Prior to the formation of the ridge, Pacific crust is presumed to have directly underthrust the northeast-trending Koryak-Kamchatka coast. The middle and late Mesozoic eugeosynclinal or thalassogeosynclinal masses that underlie this segment of the Pacific fold belt are highly deformed, thrust faulted, and intruded by ultramafic bodies—characteristics that can be ascribed to the mechanical and magmatic consequence of plate underthrusting. This model implies a similar orogenic process for the formation of the stratigraphically and structurally similar Mesozoic rocks underlying the northeast-trending continental margin of southern Alaska.
Less intense underthrusting may have occurred along the northwest-trending Pribilof segment of the Beringian margin connecting Alaska and Siberia. This margin may have been more parallel to the approximate direction of relative motion between the oceanic and continental plates. Nonetheless, fold belts, possibly intruded by ultramafic masses, formed along this segment of the Beringian continental margin in Late Cretaceous and perhaps earliest Tertiary time. The folds have since subsided below sea level—their eroded tops presently underlying as much as 3 km of virtually undeformed Cenozoic deposits.
Our model relates pre- and postorogenic deposits underlying the Beringian margin and adjacent coast to the time of formation of the Aleutian Ridge, which marked the cessation of continental underthrusting and the beginning of island-arc underthrusting. Our model also implies that the ridge formed near or at its present location and that oceanic crust of late Mesozoic age underlies the Aleutian Basin of the Bering Sea. Since formation of the ridge this basin has received from 2 to 10 km of sedimentary fill.

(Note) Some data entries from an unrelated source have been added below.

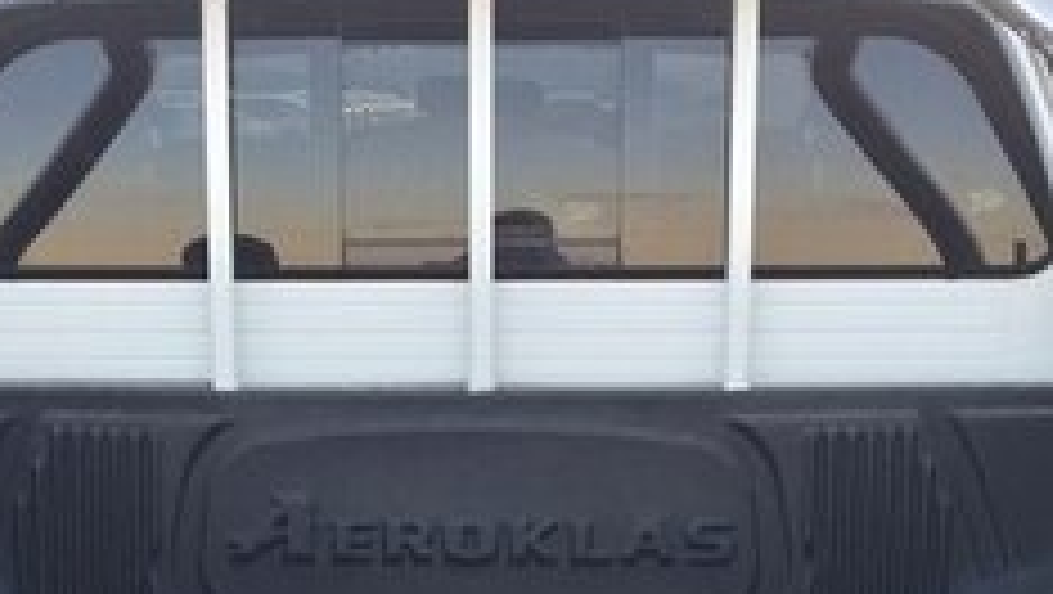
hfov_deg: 23.9
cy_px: 799
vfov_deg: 13.1
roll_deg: +0.0
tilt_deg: -13.4
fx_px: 2487
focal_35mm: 89
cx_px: 495
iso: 50
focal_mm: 4.15
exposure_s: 1/100
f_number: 2.2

Although the model we suggest broadly explains the observed changes in tectonic style, magmatic history, and sedimentation for the Aleutian–Bering Sea region, it also implies that thousands of kilometers of oceanic crust underthrust the Kamchatka, Beringian, and Alaskan margins between Late Triassic and Late Cretaceous time, and hundreds of kilometers underthrust the Aleutian Ridge in Cenozoic time. The enormous masses of pelagic and volcanic offscrapings that would be indicative of extensive or long-term crustal underthrusting are not apparent as mappable units. Thus, while our model may be stylistically adequate, it paradoxically predicts quantities of rocks and structures that we are not able to find. Presumably they have been subducted.